Collaborative Parenting – Easy ways to avoid the conflict
When two people separate there has most likely been a degree of conflict, and difficulty communicating. When there are children involved, it is important that both parents have an awareness that the conflict between the two of them is unlikely to have positive consequences for the children. The following suggestions may assist in prioritising your child or children during difficult periods.
Compromise – the old “give and take” principle
It is the old adage of “a bit of give leads to a bit of take” but parents should be aware that making the other parent’s life difficult with respect to children’s arrangements is unlikely to impact positively on the children. Let’s not beat around the bush, and contemplate that facilitating parenting arrangements is easy. It is not. Often parenting Orders are laced with complex paragraphs with respect to time spent between each parent and often, without some level of give and take, any parenting arrangement in place will not operate smoothly.

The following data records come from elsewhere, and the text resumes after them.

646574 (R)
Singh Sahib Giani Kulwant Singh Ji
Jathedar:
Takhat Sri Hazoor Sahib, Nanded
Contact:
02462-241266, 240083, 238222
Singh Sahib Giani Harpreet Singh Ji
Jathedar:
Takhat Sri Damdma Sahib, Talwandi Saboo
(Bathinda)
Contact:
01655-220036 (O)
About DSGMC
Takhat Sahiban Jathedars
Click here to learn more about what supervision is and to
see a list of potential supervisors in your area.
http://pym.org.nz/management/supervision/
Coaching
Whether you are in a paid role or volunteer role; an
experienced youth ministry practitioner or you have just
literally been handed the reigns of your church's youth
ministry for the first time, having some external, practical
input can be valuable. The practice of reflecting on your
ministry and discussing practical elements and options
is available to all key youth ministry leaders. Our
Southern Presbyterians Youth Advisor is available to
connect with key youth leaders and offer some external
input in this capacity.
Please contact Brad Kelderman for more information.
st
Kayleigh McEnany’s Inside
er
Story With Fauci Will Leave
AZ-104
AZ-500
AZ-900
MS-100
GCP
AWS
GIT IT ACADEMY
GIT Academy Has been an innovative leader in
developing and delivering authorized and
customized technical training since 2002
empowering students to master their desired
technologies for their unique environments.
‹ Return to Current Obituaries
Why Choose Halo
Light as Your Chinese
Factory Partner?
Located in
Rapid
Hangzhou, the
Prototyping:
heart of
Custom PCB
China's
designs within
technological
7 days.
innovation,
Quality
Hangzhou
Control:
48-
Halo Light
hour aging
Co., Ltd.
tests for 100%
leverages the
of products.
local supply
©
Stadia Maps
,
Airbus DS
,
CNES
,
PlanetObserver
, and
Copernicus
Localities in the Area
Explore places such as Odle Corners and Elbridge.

Parents need to have awareness that whilst parenting arrangements may be inconvenient for them, it is most likely the children who are truly inconvenienced by any situation where the there is no “give” and both parents are “taking”.

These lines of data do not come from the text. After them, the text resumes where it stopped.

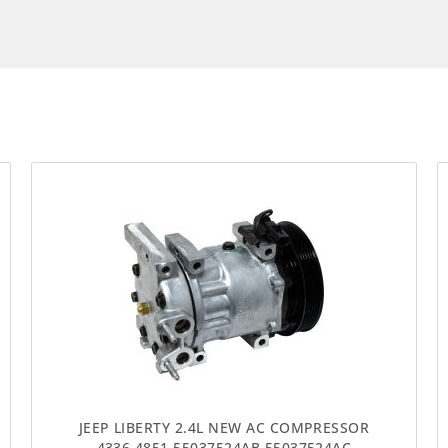
JEEP LIBERTY 2.4L NEW AC COMPRESSOR
4336 4851 55037524AB 55037524AC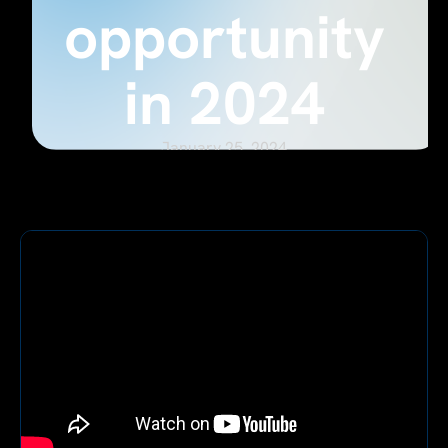
opportunity
in 2024
January 25, 2024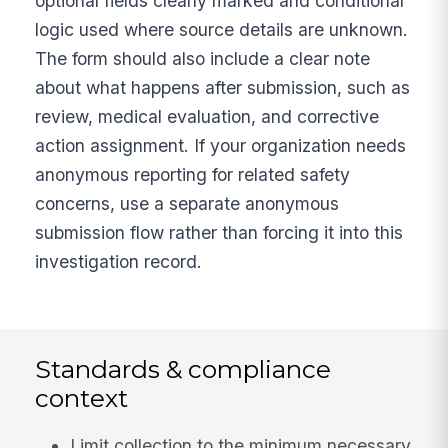
optional fields clearly marked and conditional
logic used where source details are unknown.
The form should also include a clear note
about what happens after submission, such as
review, medical evaluation, and corrective
action assignment. If your organization needs
anonymous reporting for related safety
concerns, use a separate anonymous
submission flow rather than forcing it into this
investigation record.
Standards & compliance
context
Limit collection to the minimum necessary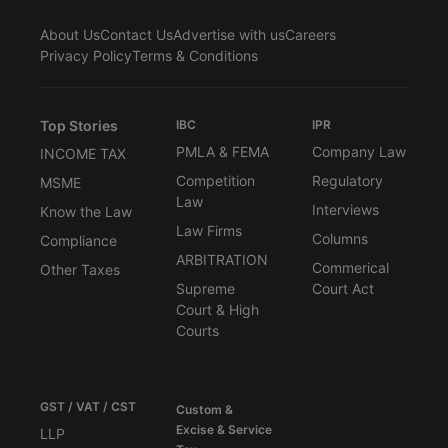
About Us
Contact Us
Advertise with us
Careers
Privacy Policy
Terms & Conditions
Top Stories
IBC
IPR
PMLA & FEMA
Company Law
INCOME TAX
Competition
Regulatory
MSME
Law
Interviews
Know the Law
Law Firms
Columns
Compliance
ARBITRATION
Commerical
Other Taxes
Supreme
Court Act
Court & High
Courts
GST / VAT / CST
Custom &
Excise & Service
LLP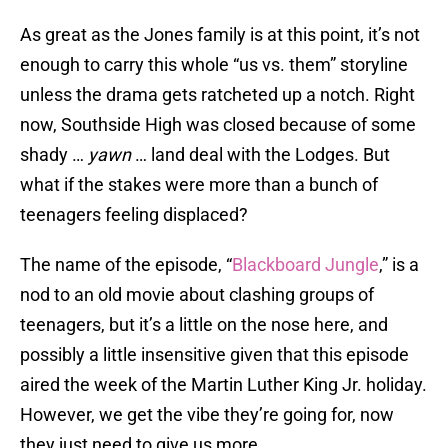
As great as the Jones family is at this point, it’s not
enough to carry this whole “us vs. them” storyline
unless the drama gets ratcheted up a notch. Right
now, Southside High was closed because of some
shady …
yawn
… land deal with the Lodges. But
what if the stakes were more than a bunch of
teenagers feeling displaced?
The name of the episode, “
Blackboard Jungle
,” is a
nod to an old movie about clashing groups of
teenagers, but it’s a little on the nose here, and
possibly a little insensitive given that this episode
aired the week of the Martin Luther King Jr. holiday.
However, we get the vibe they’re going for, now
they just need to give us more.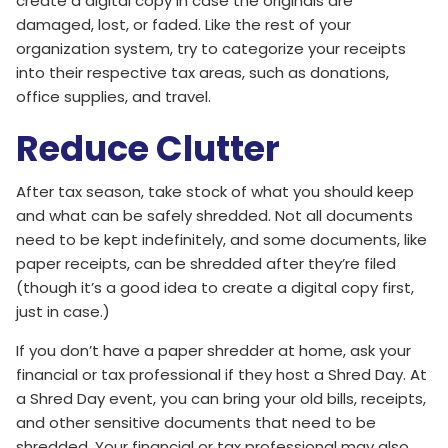
create a digital copy in case the originals are
damaged, lost, or faded. Like the rest of your
organization system, try to categorize your receipts
into their respective tax areas, such as donations,
office supplies, and travel.
Reduce Clutter
After tax season, take stock of what you should keep
and what can be safely shredded. Not all documents
need to be kept indefinitely, and some documents, like
paper receipts, can be shredded after they’re filed
(though it’s a good idea to create a digital copy first,
just in case.)
If you don’t have a paper shredder at home, ask your
financial or tax professional if they host a Shred Day. At
a Shred Day event, you can bring your old bills, receipts,
and other sensitive documents that need to be
shredded. Your financial or tax professional may also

Make arrangements and note them on the calendar!
Arrangements for the care of children and the time the children would spend with each parent (whether informal or formal) should be made with a view that each party will do all they can to abide by such arrangements. To assist in this regard a good method is to mark specific details of the arrangements for the children in advance on a calendar and then seek comment or agreement from the other parent and by exchanging a copy of the calendar with that parent when such agreement is reached. Such a calendar ensures that each parent is on the “same page” when it comes to when the changeover of the children will occur and where it will occur. The calendar further gives parties the ability to sort out any misinterpretations, misunderstandings or inconsistent inferences between the parents with respect to the parenting arrangements, before a situation arises where both parents think they are abiding by the arrangements only to find out that they are abiding by different arrangements.
Make use of the Toowoomba Children’s Contact Centre
If there is a possibility of conflict occurring between the parents at a changeover then Best Wilson Buckley Family Law would recommend that parents make use of the Toowoomba Children’s Contact Centre.
The Centre is a safe environment for parents to effect changeover of the children without necessarily having to come into contact with each other. The experienced staff at the contact centre will do all things in their power to ensure that changeover of the children is effected in a proper manner and it gives each parent and the child peace of mind that changeover will be facilitated without the added stress that potential conflict brings with it.
There is no consensus on the best way to make parenting arrangements run smoothly. What there is for the most part though is consensus that conflict between parents is unlikely to have positive consequences for the children. Approaching such matters with a mindset of compromise and acceptance rather than the “my way or the highway” approach and implementing arrangements which will lead to the lowest chance of conflict occurring between the parents is essential.